Why is Heart Disease Awareness Month so important?

For many years, heart disease was the leading cause of death in women in the United States – with 301,280 lives or 1 in 5 female deaths being related to heart disease. This beats out cancer, car accidents, dementia, and Alzheimer’s. Nearly 1 in 100 babies are born with a heart defect of some kind. Some can be treated easily and some cannot. While heart disease is not preventable, knowing the warning signs or knowing your family history can start your fight back before it even begins.

How can I raise awareness? How can I help?

There are many ways anyone can support heart families or raise awareness for heart disease. More support means more awareness. The more awareness gained, the more funds for research are raised. This all adds up to new heart families being as prepared as they can be should someone in their family develop one or gain a family member who already has one. Ongoing research includes finding new medications that eliminate the causes of heart disease.
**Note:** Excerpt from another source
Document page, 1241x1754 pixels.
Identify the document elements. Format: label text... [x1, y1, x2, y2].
National Wear Red Day is Friday, February 4th   

This day takes place on the first Friday of February.  While it may seem like wearing red is not a big deal or won’t do much for research, it shows support! When a family is struggling with a new diagnosis and may not be ready to reach out, wearing red tells them “Hey! I support you!”
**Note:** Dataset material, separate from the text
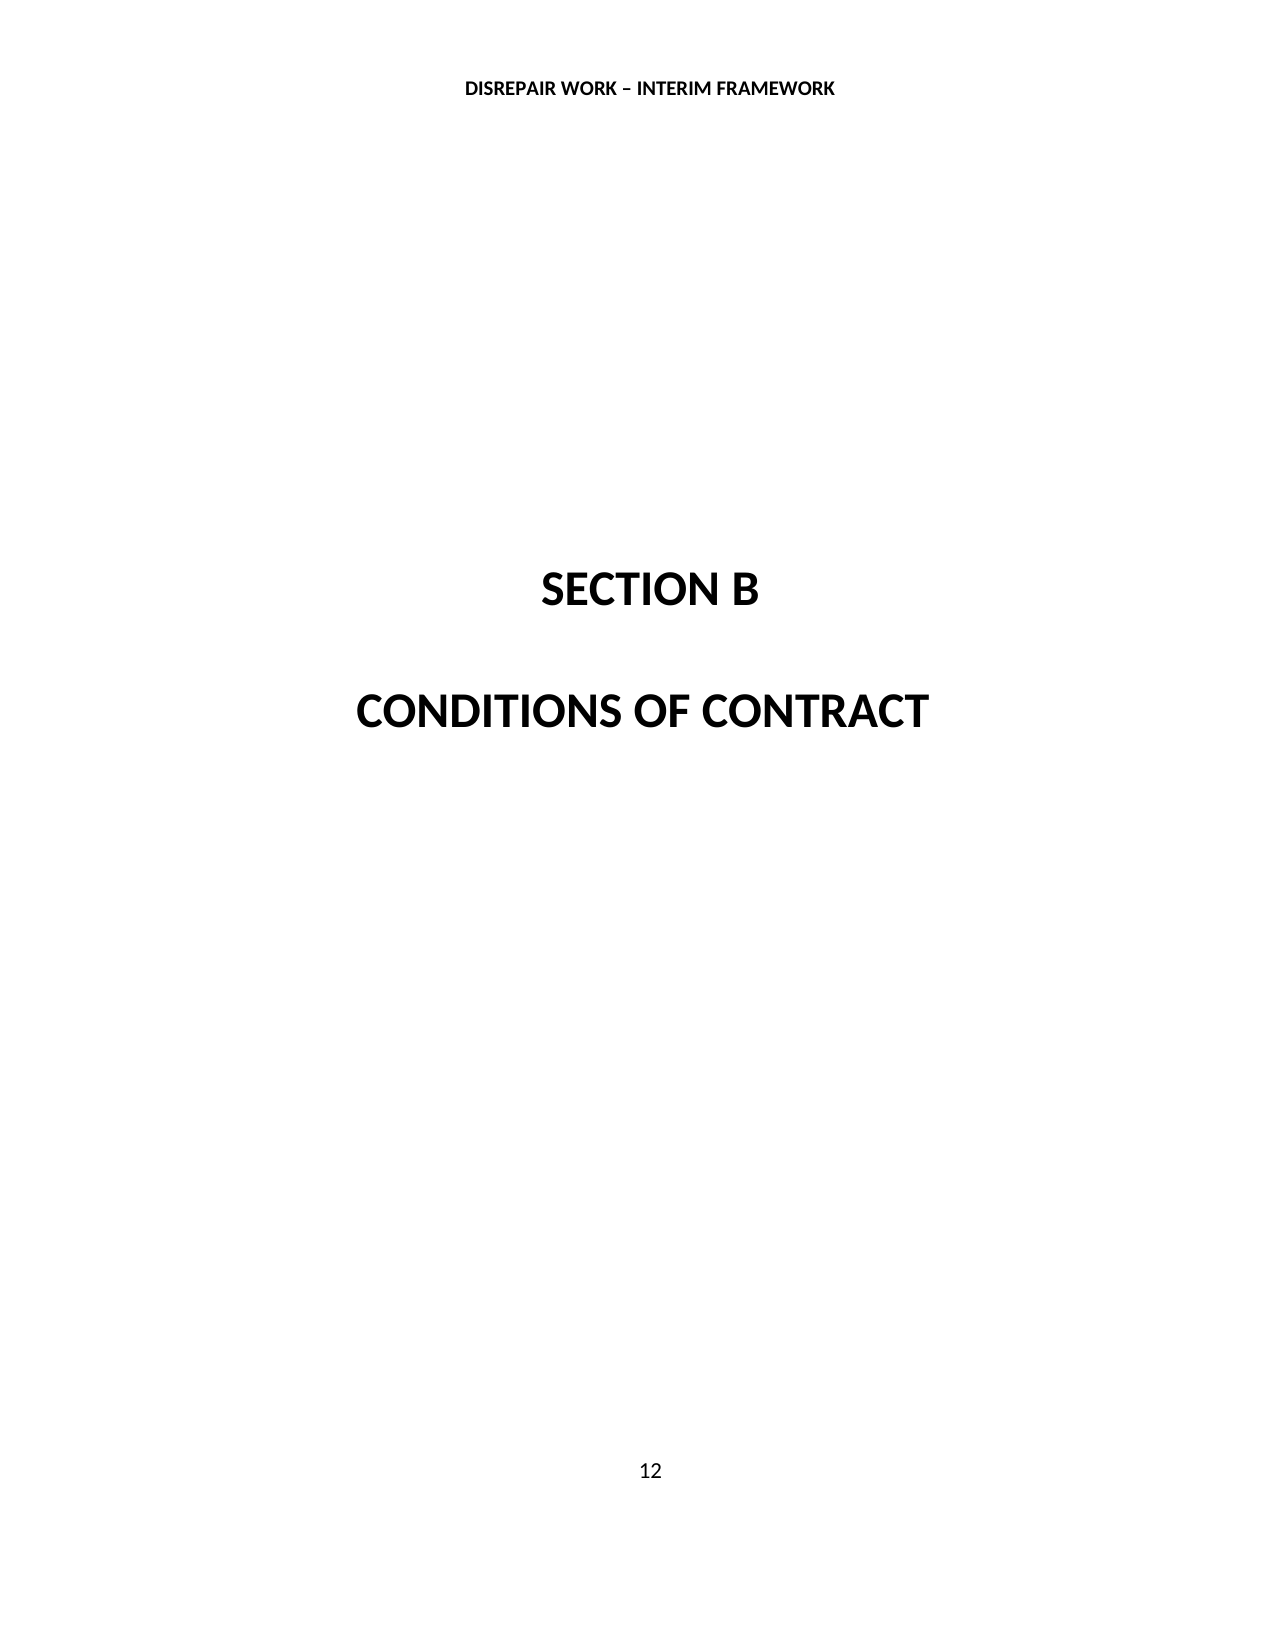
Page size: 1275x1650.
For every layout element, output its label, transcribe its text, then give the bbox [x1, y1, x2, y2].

text CONDITIONS OF CONTRACT [148, 678, 1138, 739]
text section B [162, 556, 1137, 617]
You might brighten their day just a little bit. Who doesn’t want to feel like they have a team in their corner?

Talk to your family!

Ask what they know about heart disease, if there is a family history, and find out if they know the warning signs. Talking about it may seem scary and that’s ok! Talking about it early might prevent something bigger and scarier later. My great-grandmother died of heart failure when I was an infant, so I have to mark that in family history sections.
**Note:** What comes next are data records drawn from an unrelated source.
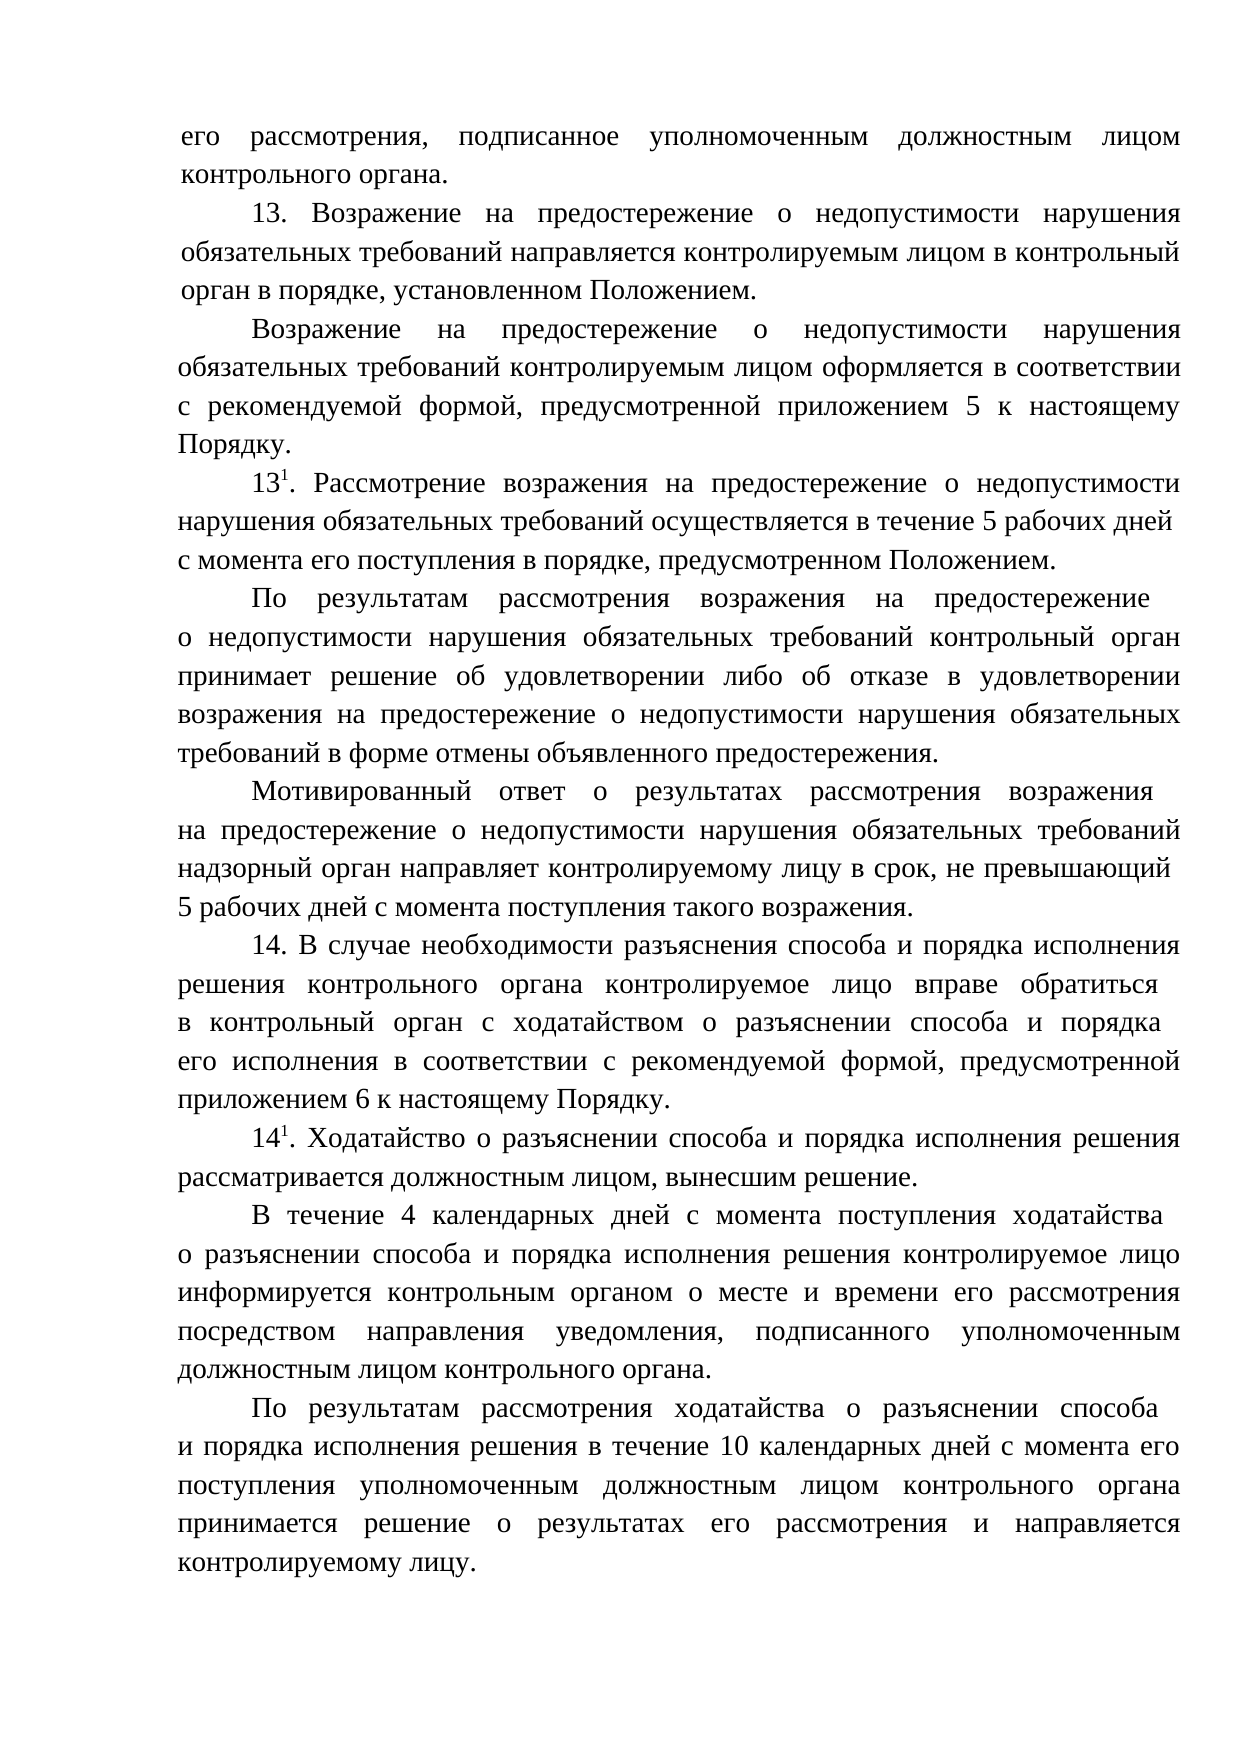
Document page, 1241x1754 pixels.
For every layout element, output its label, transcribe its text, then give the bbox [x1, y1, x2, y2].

text 131. Рассмотрение возражения на предостережение о недопустимости нарушения обязательных требований осуществляется в течение 5 рабочих дней с момента его поступления в порядке, предусмотренном Положением. [177, 465, 1181, 576]
text 14. В случае необходимости разъяснения способа и порядка исполнения решения контрольного органа контролируемое лицо вправе обратиться в контрольный орган с ходатайством о разъяснении способа и порядка его исполнения в соответствии с рекомендуемой формой, предусмотренной приложением 6 к настоящему Порядку. [177, 927, 1181, 1115]
text Мотивированный ответ о результатах рассмотрения возражения на предостережение о недопустимости нарушения обязательных требований надзорный орган направляет контролируемому лицу в срок, не превышающий 5 рабочих дней с момента поступления такого возражения. [177, 773, 1181, 922]
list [181, 118, 1181, 190]
text По результатам рассмотрения ходатайства о разъяснении способа и порядка исполнения решения в течение 10 календарных дней с момента его поступления уполномоченным должностным лицом контрольного органа принимается решение о результатах его рассмотрения и направляется контролируемому лицу. [177, 1390, 1181, 1578]
text 141. Ходатайство о разъяснении способа и порядка исполнения решения рассматривается должностным лицом, вынесшим решение. [177, 1120, 1181, 1192]
text Возражение на предостережение о недопустимости нарушения обязательных требований контролируемым лицом оформляется в соответствии с рекомендуемой формой, предусмотренной приложением 5 к настоящему Порядку. [177, 311, 1181, 460]
text По результатам рассмотрения возражения на предостережение о недопустимости нарушения обязательных требований контрольный орган принимает решение об удовлетворении либо об отказе в удовлетворении возражения на предостережение о недопустимости нарушения обязательных требований в форме отмены объявленного предостережения. [177, 581, 1181, 768]
list 13. Возражение на предостережение о недопустимости нарушения обязательных требований направляется контролируемым лицом в контрольный орган в порядке, установленном Положением. [181, 195, 1181, 306]
text В течение 4 календарных дней с момента поступления ходатайства о разъяснении способа и порядка исполнения решения контролируемое лицо информируется контрольным органом о месте и времени его рассмотрения посредством направления уведомления, подписанного уполномоченным должностным лицом контрольного органа. [177, 1197, 1181, 1385]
Stop by and visit Mighty Max and his family on Instagram.

Run by mom Cristina, this account follows Max, who was diagnosed in utero at 20 weeks with a heart defect and received a heart transplant at 13 months old. Mom leaves nothing uncovered about the reality of raising a child with a heart defect along with two other children. She also shows the beauty from the ashes of how far Max has come since his transplant almost three years ago and their gratitude to his donor’s family. She also posts some fun ideas for kids to do at home.  And they regularly visit Walt Disney World being locals, so it isn’t unusual to spot Mickey Mouse on her page.

Know the warning signs!

Read the signs at your doctor’s office or the pamphlets given out when you leave your yearly physical. Know what your risks are. Ask your doctor what signs you should be looking for. If these options are not available to you, checking out the American Heart Association website will have a ton of information. It might seem boring but just a few minutes of time could help you recognize signs in yourself and your family.

Listen to your heart.

Heart disease might sound like an old person’s disease, but it is not. It does not pick and choose who it will happen to. Some categories of people may be at higher risk but it still does not pick just one category. As the top cause of death for women in the US, heart disease is a fight that we should work to eliminate as much as we can. Listening to your own heart and paying attention to the early signs is the easiest way for you to fight.

Grandmother Willow (points for those who get that reference!) tells us to “listen with your heart, you will understand”.